PROBLEM DETAILS: From the data underneath, reproduce exactly the stretch that begins at the line with "X12802790Y-7099333D01*" and ends after the line with "X13155171Y-7061238D01*".

[Machine-readable electronics designs]
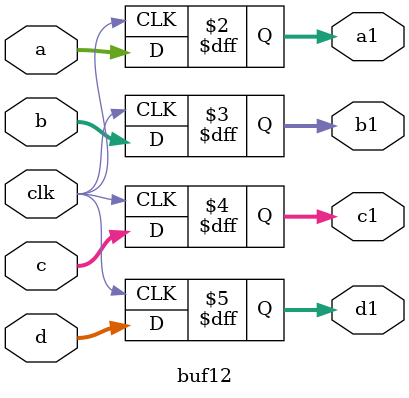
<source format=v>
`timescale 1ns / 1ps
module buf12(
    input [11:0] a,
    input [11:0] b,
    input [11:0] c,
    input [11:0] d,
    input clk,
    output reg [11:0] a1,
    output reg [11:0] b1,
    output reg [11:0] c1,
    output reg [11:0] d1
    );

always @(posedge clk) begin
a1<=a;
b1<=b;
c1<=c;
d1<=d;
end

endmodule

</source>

* * *

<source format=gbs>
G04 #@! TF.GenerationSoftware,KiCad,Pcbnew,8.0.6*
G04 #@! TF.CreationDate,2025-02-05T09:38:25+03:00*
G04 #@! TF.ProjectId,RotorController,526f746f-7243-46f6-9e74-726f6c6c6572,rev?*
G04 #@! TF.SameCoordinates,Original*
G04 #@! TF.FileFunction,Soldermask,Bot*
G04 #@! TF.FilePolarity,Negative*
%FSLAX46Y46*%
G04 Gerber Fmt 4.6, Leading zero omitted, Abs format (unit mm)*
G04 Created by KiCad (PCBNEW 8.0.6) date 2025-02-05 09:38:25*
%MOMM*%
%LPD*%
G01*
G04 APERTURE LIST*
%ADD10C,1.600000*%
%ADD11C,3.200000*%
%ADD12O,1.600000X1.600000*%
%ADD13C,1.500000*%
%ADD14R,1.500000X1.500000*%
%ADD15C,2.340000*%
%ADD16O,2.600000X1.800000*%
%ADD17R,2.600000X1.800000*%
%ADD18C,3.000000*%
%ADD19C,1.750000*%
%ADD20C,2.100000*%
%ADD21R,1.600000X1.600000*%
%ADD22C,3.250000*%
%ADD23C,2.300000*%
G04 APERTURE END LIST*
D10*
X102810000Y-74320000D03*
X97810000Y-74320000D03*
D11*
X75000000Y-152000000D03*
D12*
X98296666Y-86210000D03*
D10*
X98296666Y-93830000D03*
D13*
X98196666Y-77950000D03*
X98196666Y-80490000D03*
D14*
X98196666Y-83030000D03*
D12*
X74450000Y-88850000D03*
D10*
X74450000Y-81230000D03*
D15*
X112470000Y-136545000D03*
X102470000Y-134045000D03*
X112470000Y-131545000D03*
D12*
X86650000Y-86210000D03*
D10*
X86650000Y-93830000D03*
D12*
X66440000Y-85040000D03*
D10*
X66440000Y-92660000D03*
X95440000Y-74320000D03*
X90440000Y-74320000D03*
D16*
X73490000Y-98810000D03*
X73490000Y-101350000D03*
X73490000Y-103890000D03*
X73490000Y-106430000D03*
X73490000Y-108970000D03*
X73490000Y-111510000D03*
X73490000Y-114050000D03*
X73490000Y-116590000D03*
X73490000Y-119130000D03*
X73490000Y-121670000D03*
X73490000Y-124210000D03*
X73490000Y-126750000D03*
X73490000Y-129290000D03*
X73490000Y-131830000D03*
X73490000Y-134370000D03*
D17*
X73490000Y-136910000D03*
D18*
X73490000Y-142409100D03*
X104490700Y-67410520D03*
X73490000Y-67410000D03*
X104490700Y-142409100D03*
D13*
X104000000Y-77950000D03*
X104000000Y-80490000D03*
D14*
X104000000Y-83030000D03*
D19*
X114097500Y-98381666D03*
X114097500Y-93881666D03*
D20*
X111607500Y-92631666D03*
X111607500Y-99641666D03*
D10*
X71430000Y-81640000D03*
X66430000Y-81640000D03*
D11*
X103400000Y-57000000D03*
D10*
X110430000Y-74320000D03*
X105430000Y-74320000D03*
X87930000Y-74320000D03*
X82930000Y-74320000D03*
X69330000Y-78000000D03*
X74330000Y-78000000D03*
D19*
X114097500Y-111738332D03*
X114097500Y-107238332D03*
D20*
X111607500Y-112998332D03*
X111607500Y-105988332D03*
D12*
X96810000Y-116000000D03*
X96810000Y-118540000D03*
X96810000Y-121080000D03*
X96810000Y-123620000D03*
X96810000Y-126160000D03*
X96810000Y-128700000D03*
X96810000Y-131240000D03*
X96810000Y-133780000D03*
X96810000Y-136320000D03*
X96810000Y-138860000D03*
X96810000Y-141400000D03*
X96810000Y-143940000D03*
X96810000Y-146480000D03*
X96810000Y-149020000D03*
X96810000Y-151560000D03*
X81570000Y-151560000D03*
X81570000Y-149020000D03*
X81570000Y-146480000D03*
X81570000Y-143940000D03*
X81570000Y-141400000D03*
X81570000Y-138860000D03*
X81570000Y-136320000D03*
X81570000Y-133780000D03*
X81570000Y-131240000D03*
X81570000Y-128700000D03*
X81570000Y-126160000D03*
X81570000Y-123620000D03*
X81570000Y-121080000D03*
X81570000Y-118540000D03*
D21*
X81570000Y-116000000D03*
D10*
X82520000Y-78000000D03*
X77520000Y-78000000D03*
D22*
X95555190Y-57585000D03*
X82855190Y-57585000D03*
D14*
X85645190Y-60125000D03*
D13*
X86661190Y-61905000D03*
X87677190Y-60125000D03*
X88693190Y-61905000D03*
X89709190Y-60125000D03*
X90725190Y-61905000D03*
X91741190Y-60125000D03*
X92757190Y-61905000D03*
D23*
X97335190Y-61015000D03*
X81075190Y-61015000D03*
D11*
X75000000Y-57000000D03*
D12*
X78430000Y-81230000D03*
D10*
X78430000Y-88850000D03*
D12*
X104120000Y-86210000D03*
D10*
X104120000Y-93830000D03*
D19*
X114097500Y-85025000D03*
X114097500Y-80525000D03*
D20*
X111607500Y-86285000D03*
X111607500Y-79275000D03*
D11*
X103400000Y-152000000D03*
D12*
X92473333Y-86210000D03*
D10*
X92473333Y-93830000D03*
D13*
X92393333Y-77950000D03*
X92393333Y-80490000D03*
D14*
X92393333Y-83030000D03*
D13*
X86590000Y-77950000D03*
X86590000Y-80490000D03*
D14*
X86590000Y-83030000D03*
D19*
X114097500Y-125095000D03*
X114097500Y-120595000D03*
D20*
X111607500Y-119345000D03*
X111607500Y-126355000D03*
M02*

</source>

* * *

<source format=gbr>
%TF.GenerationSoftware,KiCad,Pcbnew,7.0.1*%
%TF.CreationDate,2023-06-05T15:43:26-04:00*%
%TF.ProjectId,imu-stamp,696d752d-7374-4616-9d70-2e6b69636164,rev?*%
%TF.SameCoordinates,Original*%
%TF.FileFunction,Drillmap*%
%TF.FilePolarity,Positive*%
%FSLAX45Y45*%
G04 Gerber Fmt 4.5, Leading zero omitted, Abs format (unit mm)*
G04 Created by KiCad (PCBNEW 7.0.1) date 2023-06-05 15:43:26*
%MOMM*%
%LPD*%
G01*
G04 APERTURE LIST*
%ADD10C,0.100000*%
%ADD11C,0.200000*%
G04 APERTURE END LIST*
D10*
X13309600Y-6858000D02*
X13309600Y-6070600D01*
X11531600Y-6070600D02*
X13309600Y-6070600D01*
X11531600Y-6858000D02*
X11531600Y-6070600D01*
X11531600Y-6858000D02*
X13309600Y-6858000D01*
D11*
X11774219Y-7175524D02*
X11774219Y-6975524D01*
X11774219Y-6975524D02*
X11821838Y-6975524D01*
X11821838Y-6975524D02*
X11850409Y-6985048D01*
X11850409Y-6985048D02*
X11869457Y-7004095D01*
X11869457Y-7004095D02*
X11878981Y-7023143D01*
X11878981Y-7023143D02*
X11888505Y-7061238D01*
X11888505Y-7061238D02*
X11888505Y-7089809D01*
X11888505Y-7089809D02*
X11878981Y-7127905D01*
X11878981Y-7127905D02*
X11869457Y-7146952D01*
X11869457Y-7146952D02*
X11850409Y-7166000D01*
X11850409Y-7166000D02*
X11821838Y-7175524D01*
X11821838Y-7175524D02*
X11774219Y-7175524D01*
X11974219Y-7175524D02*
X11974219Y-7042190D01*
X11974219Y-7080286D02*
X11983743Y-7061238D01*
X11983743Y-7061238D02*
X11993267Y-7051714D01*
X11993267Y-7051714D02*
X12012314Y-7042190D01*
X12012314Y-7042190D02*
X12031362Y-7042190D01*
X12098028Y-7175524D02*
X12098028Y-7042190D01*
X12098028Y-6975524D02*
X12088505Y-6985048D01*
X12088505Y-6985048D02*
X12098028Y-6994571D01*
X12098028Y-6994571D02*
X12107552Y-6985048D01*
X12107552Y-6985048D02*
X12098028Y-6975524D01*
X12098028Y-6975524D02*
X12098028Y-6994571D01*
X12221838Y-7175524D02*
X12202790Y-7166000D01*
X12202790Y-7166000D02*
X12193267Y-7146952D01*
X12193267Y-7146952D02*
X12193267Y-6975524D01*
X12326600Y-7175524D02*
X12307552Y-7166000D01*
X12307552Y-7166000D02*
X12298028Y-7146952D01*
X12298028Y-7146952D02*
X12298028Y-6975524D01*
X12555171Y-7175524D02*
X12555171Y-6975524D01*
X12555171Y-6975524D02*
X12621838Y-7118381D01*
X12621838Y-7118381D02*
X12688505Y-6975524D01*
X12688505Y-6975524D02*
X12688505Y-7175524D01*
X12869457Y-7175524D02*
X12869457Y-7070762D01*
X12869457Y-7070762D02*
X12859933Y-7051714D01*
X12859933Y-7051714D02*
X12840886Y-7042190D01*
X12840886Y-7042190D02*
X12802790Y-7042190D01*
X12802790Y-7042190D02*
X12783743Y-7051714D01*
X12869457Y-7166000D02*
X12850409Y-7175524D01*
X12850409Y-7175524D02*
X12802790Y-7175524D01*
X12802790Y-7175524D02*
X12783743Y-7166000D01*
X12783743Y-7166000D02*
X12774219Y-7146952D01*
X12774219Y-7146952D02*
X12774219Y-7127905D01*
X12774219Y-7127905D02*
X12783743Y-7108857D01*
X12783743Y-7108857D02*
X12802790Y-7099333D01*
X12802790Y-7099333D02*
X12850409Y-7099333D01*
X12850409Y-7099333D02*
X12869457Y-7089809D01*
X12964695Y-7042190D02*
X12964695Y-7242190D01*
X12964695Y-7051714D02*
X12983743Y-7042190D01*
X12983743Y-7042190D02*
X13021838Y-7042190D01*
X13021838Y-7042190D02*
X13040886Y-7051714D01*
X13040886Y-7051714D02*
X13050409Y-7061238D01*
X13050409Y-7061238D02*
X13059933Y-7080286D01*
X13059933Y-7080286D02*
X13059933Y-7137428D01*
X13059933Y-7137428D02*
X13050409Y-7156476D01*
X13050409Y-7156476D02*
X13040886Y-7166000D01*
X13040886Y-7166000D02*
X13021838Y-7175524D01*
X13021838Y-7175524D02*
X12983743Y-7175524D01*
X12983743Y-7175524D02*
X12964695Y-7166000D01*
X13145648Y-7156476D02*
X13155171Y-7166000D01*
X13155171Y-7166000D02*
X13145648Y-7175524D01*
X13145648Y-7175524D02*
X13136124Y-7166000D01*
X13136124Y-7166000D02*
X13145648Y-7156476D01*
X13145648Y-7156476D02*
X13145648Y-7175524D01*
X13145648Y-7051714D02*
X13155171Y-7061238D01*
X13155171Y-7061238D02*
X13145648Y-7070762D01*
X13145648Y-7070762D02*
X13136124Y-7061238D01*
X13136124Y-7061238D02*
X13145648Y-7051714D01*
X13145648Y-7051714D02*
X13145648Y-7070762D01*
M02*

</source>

OUTPUT OF THE TASK:
X12802790Y-7099333D01*
X12802790Y-7099333D02*
X12850409Y-7099333D01*
X12850409Y-7099333D02*
X12869457Y-7089809D01*
X12964695Y-7042190D02*
X12964695Y-7242190D01*
X12964695Y-7051714D02*
X12983743Y-7042190D01*
X12983743Y-7042190D02*
X13021838Y-7042190D01*
X13021838Y-7042190D02*
X13040886Y-7051714D01*
X13040886Y-7051714D02*
X13050409Y-7061238D01*
X13050409Y-7061238D02*
X13059933Y-7080286D01*
X13059933Y-7080286D02*
X13059933Y-7137428D01*
X13059933Y-7137428D02*
X13050409Y-7156476D01*
X13050409Y-7156476D02*
X13040886Y-7166000D01*
X13040886Y-7166000D02*
X13021838Y-7175524D01*
X13021838Y-7175524D02*
X12983743Y-7175524D01*
X12983743Y-7175524D02*
X12964695Y-7166000D01*
X13145648Y-7156476D02*
X13155171Y-7166000D01*
X13155171Y-7166000D02*
X13145648Y-7175524D01*
X13145648Y-7175524D02*
X13136124Y-7166000D01*
X13136124Y-7166000D02*
X13145648Y-7156476D01*
X13145648Y-7156476D02*
X13145648Y-7175524D01*
X13145648Y-7051714D02*
X13155171Y-7061238D01*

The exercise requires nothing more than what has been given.